■ **Document extract**
Book Review

Craving Flight by Tamsen Parker

At least six different people in three different forms of media have contacted me to ask, “HAVE YOU READ THIS?!” But in a good kind of way, not in a “No, really, I need to tell you about the chocolate pie,” kind of way.

This novella is a compelling, immersive reading experience, and I mean that in all the best definitions of both words. I loved the immersion into modern orthodoxy, and the ways in which the heroine struggles to get things right, to keep traditions and facets of faith in the right way, determined to persevere in the face of neverending censure.

BDSM, I have to say, is not my thing. I’ve read enough of it to understand some of the nuance, and the role in which knowledge, understanding and permission and consent play in any BDSM scene, and I understand that it is deeply enjoyable (pun intended) for those who practice it. But it’s not my thing, or not my kink, to be more specific. I can read about it but it’s not the biggest draw of a particular plot line for me.

I should summarize. Zipporah is thirty-seven, and became Orthodox later in life, after her first marriage failed. Zipporah has suppressed a lot of her own desires, from her desire for more religious observance in her daily life, to her desire for submission and pain play in her sexual life. When her friend, the rabbi’s wife, matches her up with Elan, who runs the butcher counter at the local grocery, and they marry, Zipporah has to reveal the vulnerability of both her desires and the mistakes she makes that reveal her imperfections.

In this story, Zipporah’s desire for submission and her need to be dominated sexually were integral to her character, and couldn’t be extracted from the narrative. What I found particularly fascinating were the subtle parallels between some of the tenets of her Orthodox observance and her role as a submissive in her sexual life with her new husband. To outsiders, hiding one’s hair beneath a wig or scarf, or being untouchable during menses might be seen as denigrating and demeaning – just as some describe BDSM practice using the same terminology.

For Zipporah, however, her observances were meaningful because she chose them. She wasn’t born into an observant, Orthodox family – in fact her parents treat her as if she’s still going through a very inconvenient phase that she’ll recover from, maybe soon if they’re repeatedly clear in how unacceptable they find her choices. The Orthodox around her in her neighborhood are sometimes just as unwelcoming and cruel to her, because Zipporah is absent minded and often deep in thought regarding her studies as a professor, and she doesn’t always get the very specific codes of conduct right, and makes mistakes like accidentally using the dairy ladle in the chicken soup. But Zipporah chooses anyway, persevering despite the rejection and censure, and choosing repeatedly each time she wakes up to wrap her hair, to keep kosher, to observe the sabbath, etc. Her choice and consent are integral to her life in her religious community, and in her desire for domination.

Another parallel I liked: Zipporah is looked down on a bit because she’s so studious and often has her “head in the clouds,” to quote the story, whereas her husband’s brothers are constantly studying Torah, living admired lives as scholars, and her husband seems to regret having left his own study to run his family’s butcher counter.

Zipporah’s decision to tell her husband what she likes sexually is brave, but it pays off marvelously. Elan is not only familiar at domination, he’s a toy-owning, rope-braiding, intricate-scene-building expert. But of course having what she wanted sexually doesn’t make her marriage or her life outside of the bedroom any easier.

There were some repetitive elements that I found frustrating and confusing. For example, the sexual domination followed a repeating pattern of pain, sobbing, release, orgasm, and intercourse. Zipporah’s crying and sobbing out the internalized hurts of her daily life was part of their sexual relationship, and it bothered me that her emotional release was mostly limited to that one area of interaction.

■ **Written instruction 1**
Translate this sentence from the review of Craving Flight into Spanish: "Zipporah’s decision to tell her husband what she likes sexually is brave, but it pays off marvelously."
■ **Written instruction 2**
Output the part of the review of Craving Flight from "Zipporah’s decision to" to "area of interaction.", with no changes.
The listing after the review isn't needed for anything here.

■ **Dataset**
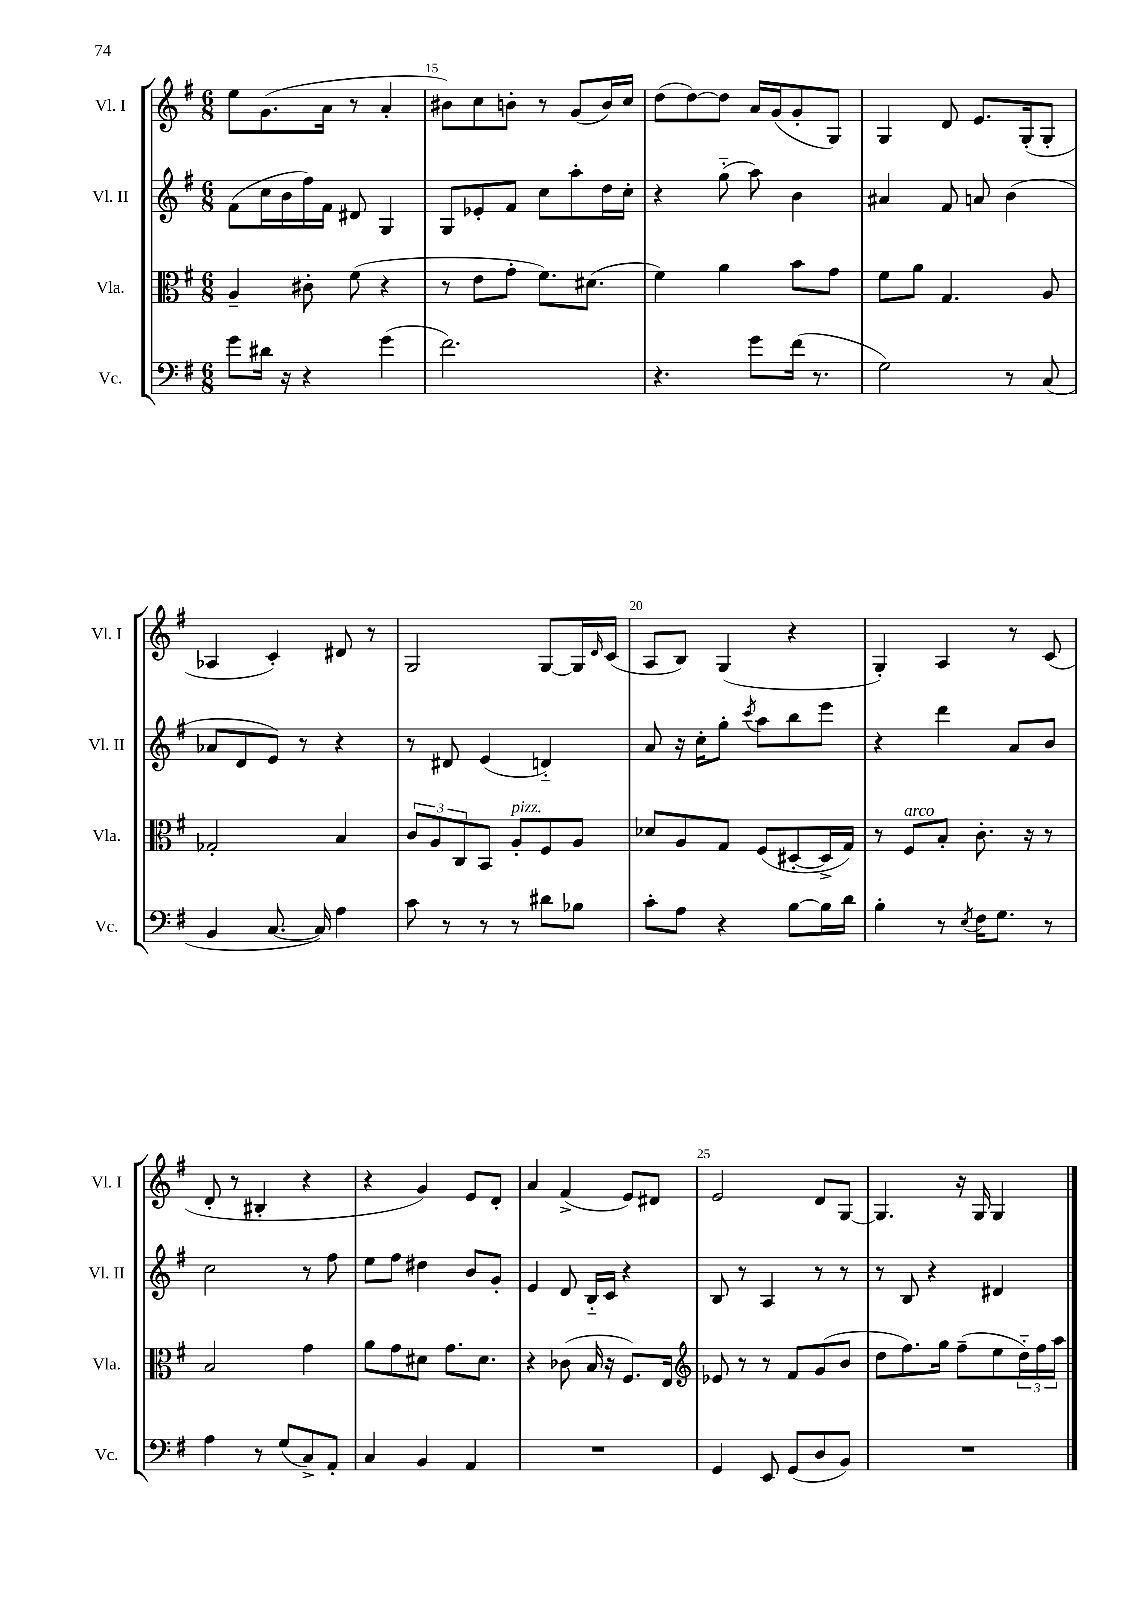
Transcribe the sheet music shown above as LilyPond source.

<<
\new StaffGroup <<
\new Staff = "s0" \with { instrumentName = "Vl. I" shortInstrumentName = "Vl. I" } {
    \clef treble \key g \major \numericTimeSignature \time 6/8
    e''8 g'8.( a'16 r8 a'4-. |
    bis'8) c''8 b'8-. r8 g'8( b'16) c''16 |
    d''8( d''8~) d''8 a'16 g'16( g'8-. g8) |
    g4 d'8 e'8. g16-.( g8-. |
    aes4 c'4-.) dis'8 r8 |
    g2 g8~ g16 \grace { d'16 } c'16( |
    a8 b8) g4( r4 |
    g4-.) a4 r8 c'8( |
    d'8-. r8 bis4-. r4 |
    r4 g'4) e'8 d'8-. |
    a'4 fis'4->( e'8) dis'8 |
    e'2 d'8 g8~ |
    g4. r16 g16 g4 \bar "|." |
}
\new Staff = "s1" \with { instrumentName = "Vl. II" shortInstrumentName = "Vl. II" } {
    \clef treble \key g \major \numericTimeSignature \time 6/8
    fis'8( c''16 b'16 fis''16) fis'16 dis'8 g4 |
    g8 ees'8-. fis'8 c''8 a''8-. d''16 c''16-. |
    r4 g''8-_( a''8) b'4 |
    ais'4 fis'8 a'8 b'4( |
    aes'8 d'8 e'8) r8 r4 |
    r8 dis'8 e'4( d'4-_) |
    a'8 r16 c''16-. g''8-. \acciaccatura { c'''8 } a''8 b''8 e'''8 |
    r4 d'''4 a'8 b'8 |
    c''2 r8 fis''8 |
    e''8 fis''8 dis''4 b'8 g'8-. |
    e'4 d'8 b16-_ c'16 r4 |
    b8 r8 a4 r8 r8 |
    r8 b8 r4 dis'4 \bar "|." |
}
\new Staff = "s2" \with { instrumentName = "Vla." shortInstrumentName = "Vla." } {
    \clef alto \key g \major \numericTimeSignature \time 6/8
    a4-- cis'8-. fis'8( r4 |
    r8 e'8 g'8-. fis'8.) dis'8.( |
    fis'4) a'4 b'8 g'8 |
    fis'8 a'8 g4. a8 |
    ges2-. b4 |
    \tuplet 3/2 { c'8 a8 c8 } b,8 a8-.^\markup { \italic "pizz." } fis8 a8 |
    des'8 a8 g8 fis8( dis8~-. dis16-> g16) |
    r8 fis8^\markup { \italic "arco" } b8-. c'8.-. r16 r8 |
    b2 g'4 |
    a'8 g'8 dis'8 g'8. dis'8. |
    r4 ces'8( b16 r16 fis8.) e16 |
    \clef treble ees'8 r8 r8 fis'8 g'8( b'8 |
    d''8 fis''8.) g''16 fis''8--( e''8 \tuplet 3/2 { d''16-_) fis''16 a''16 } \bar "|." |
}
\new Staff = "s3" \with { instrumentName = "Vc." shortInstrumentName = "Vc." } {
    \clef bass \key g \major \numericTimeSignature \time 6/8
    g'8 dis'16 r16 r4 g'4( |
    fis'2.) |
    r4. g'8 fis'16( r8. |
    g2) r8 c8( |
    b,4 c8.~ c16) a4 |
    c'8 r8 r8 r8 dis'8 bes8 |
    c'8-. a8 r4 b8~ b16 d'16 |
    b4-. r8 \acciaccatura { e8 } fis16 g8. r8 |
    a4 r8 g8( c8->) a,8-. |
    c4 b,4 a,4 |
    R2. |
    g,4 e,8 g,8( d8 b,8) |
    R2. \bar "|." |
}
>>
>>
\layout { \context { \Score currentBarNumber = #14 \override BarNumber.break-visibility = ##(#f #t #t) barNumberVisibility = #(every-nth-bar-number-visible 5) } }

■ **Written response 1**
La decisión de Zipporah de contarle a su esposo lo que le gusta sexualmente es valiente, pero le sale de maravilla.

■ **Written response 2**
Zipporah’s decision to tell her husband what she likes sexually is brave, but it pays off marvelously. Elan is not only familiar at domination, he’s a toy-owning, rope-braiding, intricate-scene-building expert. But of course having what she wanted sexually doesn’t make her marriage or her life outside of the bedroom any easier.

There were some repetitive elements that I found frustrating and confusing. For example, the sexual domination followed a repeating pattern of pain, sobbing, release, orgasm, and intercourse. Zipporah’s crying and sobbing out the internalized hurts of her daily life was part of their sexual relationship, and it bothered me that her emotional release was mostly limited to that one area of interaction.